The Federal Communications Commission on Friday launched a process to update its rules for how quickly telecommunication carriers notify consumers about breaches of sensitive information.
The new rule would eliminate the current seven-day waiting period for carriers to notify customers of a breach and require all breaches to be reported to the FCC, FBI and U.S. Secret Service. Instead, telecoms would need to report breaches to law enforcement as soon as intrusions are discovered and immediately to consumers, as well, unless otherwise advised by authorities.
The law would also update the definition of a breach under the law to include inadvertent exposure of customer information, not just outside hacks.
Current FCC rules require that carriers that have more than 5,000 customers notify the FCC of a data breach within seven days of discovery, while breaches affecting fewer than 5,000 customers must be reported no later than 30 days.

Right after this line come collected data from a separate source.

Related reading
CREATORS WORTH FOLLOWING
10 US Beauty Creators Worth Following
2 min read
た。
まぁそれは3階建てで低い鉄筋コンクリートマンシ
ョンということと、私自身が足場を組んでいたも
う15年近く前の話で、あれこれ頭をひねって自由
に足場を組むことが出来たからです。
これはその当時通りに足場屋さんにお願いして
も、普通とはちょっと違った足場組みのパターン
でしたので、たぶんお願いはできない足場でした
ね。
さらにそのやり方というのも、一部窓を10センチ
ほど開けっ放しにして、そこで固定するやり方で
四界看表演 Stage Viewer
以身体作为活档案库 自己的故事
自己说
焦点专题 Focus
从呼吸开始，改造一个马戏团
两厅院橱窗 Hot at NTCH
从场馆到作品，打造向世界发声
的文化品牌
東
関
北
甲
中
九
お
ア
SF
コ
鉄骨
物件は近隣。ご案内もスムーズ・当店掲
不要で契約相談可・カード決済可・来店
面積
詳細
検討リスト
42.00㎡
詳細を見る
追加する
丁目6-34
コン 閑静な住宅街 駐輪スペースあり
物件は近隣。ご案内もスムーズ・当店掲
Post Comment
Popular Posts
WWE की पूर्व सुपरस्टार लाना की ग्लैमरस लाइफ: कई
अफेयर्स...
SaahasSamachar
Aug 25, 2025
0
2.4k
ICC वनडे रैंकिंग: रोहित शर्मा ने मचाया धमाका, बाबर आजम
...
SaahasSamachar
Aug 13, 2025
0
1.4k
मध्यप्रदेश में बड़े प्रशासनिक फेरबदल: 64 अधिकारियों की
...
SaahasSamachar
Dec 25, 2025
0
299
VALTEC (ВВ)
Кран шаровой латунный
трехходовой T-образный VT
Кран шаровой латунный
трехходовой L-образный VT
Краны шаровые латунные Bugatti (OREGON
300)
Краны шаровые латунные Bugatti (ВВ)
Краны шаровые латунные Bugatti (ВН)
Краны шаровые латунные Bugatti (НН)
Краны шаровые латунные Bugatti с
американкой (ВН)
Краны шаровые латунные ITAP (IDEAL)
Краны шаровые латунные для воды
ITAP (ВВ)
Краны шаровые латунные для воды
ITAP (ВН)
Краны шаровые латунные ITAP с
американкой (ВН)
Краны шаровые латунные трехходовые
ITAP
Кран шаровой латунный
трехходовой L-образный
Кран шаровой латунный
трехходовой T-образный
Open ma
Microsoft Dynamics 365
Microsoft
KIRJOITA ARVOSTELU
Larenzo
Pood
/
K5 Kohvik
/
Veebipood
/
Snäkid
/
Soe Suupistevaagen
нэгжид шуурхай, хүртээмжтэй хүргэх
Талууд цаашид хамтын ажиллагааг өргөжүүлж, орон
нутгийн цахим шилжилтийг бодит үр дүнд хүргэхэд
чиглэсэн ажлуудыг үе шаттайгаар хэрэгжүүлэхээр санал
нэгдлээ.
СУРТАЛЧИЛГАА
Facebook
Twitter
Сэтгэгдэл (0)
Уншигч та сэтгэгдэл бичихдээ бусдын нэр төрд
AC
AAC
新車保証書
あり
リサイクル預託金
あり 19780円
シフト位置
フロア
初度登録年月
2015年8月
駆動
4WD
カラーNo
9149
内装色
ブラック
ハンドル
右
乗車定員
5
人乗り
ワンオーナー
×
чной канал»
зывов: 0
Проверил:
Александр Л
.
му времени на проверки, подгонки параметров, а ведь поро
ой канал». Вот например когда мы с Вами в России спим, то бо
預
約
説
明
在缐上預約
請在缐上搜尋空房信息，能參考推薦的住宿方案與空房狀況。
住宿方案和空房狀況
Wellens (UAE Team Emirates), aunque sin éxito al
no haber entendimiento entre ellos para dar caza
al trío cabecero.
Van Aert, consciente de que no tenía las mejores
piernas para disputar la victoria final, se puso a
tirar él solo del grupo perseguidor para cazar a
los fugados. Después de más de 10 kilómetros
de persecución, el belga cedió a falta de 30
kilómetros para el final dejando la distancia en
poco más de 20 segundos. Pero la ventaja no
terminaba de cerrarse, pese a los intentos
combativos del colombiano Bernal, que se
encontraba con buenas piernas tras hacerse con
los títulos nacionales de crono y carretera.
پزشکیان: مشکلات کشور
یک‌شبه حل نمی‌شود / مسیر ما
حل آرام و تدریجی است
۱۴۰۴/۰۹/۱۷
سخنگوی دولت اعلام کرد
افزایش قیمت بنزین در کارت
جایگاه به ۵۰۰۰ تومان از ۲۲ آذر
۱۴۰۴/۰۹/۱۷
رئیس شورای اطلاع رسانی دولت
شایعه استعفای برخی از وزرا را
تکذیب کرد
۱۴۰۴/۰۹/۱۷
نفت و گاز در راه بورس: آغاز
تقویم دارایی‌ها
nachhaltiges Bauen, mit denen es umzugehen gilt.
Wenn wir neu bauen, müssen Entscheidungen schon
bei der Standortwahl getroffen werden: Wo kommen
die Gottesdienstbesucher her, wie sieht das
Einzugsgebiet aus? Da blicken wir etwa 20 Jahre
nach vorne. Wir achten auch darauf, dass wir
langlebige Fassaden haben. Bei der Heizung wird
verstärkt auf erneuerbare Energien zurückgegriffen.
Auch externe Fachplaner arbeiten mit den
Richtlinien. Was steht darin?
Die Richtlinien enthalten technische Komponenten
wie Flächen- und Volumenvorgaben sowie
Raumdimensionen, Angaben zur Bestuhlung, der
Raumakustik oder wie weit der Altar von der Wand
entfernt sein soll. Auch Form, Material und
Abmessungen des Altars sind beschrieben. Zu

The FCC first adopted the rule in 2007. But its requirements are insufficient given the severity of hacks on phone companies in recent years, the FCC’s Chairwoman Jessica Rosenworcel argued.
“The law requires carriers to protect sensitive consumer information but, given the increase in frequency, sophistication, and scale of data leaks, we must update our rules to protect consumers and strengthen reporting requirements,” Rosenworcel said in a statement. “This new proceeding will take a much-needed, fresh look at our data breach reporting rules to better protect consumers, increase security, and reduce the impact of future breaches.”
The notice of proposed rulemaking passed unanimously in a 4-0 vote. Rosenworcel began circulating the proposal in January 2022.
Telecom hacks and inside breaches have become rampant in recent years. T-Mobile suffered a breach of 50 million accounts in 2021, its fifth breach in three years. Sensitive data including Social Security Numbers, dates of birth and phone advertising ID numbers and the data quickly wound up on the dark web, officials in several states warned. In 2015, the FCC settled the investigation of a 2013 and 2014 data breach by AT&T with a $25 million civil penalty.
The FCC also previously proposed rules aimed at making it more difficult for scammers to take control of victims’ phone numbers using their personal information.
Harold Feld, vice president at Public Knowledge, said the update is a clear and long overdue use of the agency’s authorities.
“This is ultimately a good thing for consumers and will help to protect our most private information, our phone information,” he said. “Short of sending a written letter, there’s no more secure form of communication with regard to the protection of your data than a telephone call, which is what is subject to the rules here.”
Feld said that the proposed rules would make obligations clearer for carriers and make it easier for the FCC to take enforcement actions against bad actors. The notice now enters a 30-day comment period where stakeholders can weigh in.
Corrected Jan 6, 2023: An earlier version of this story misspelled Feld’s name.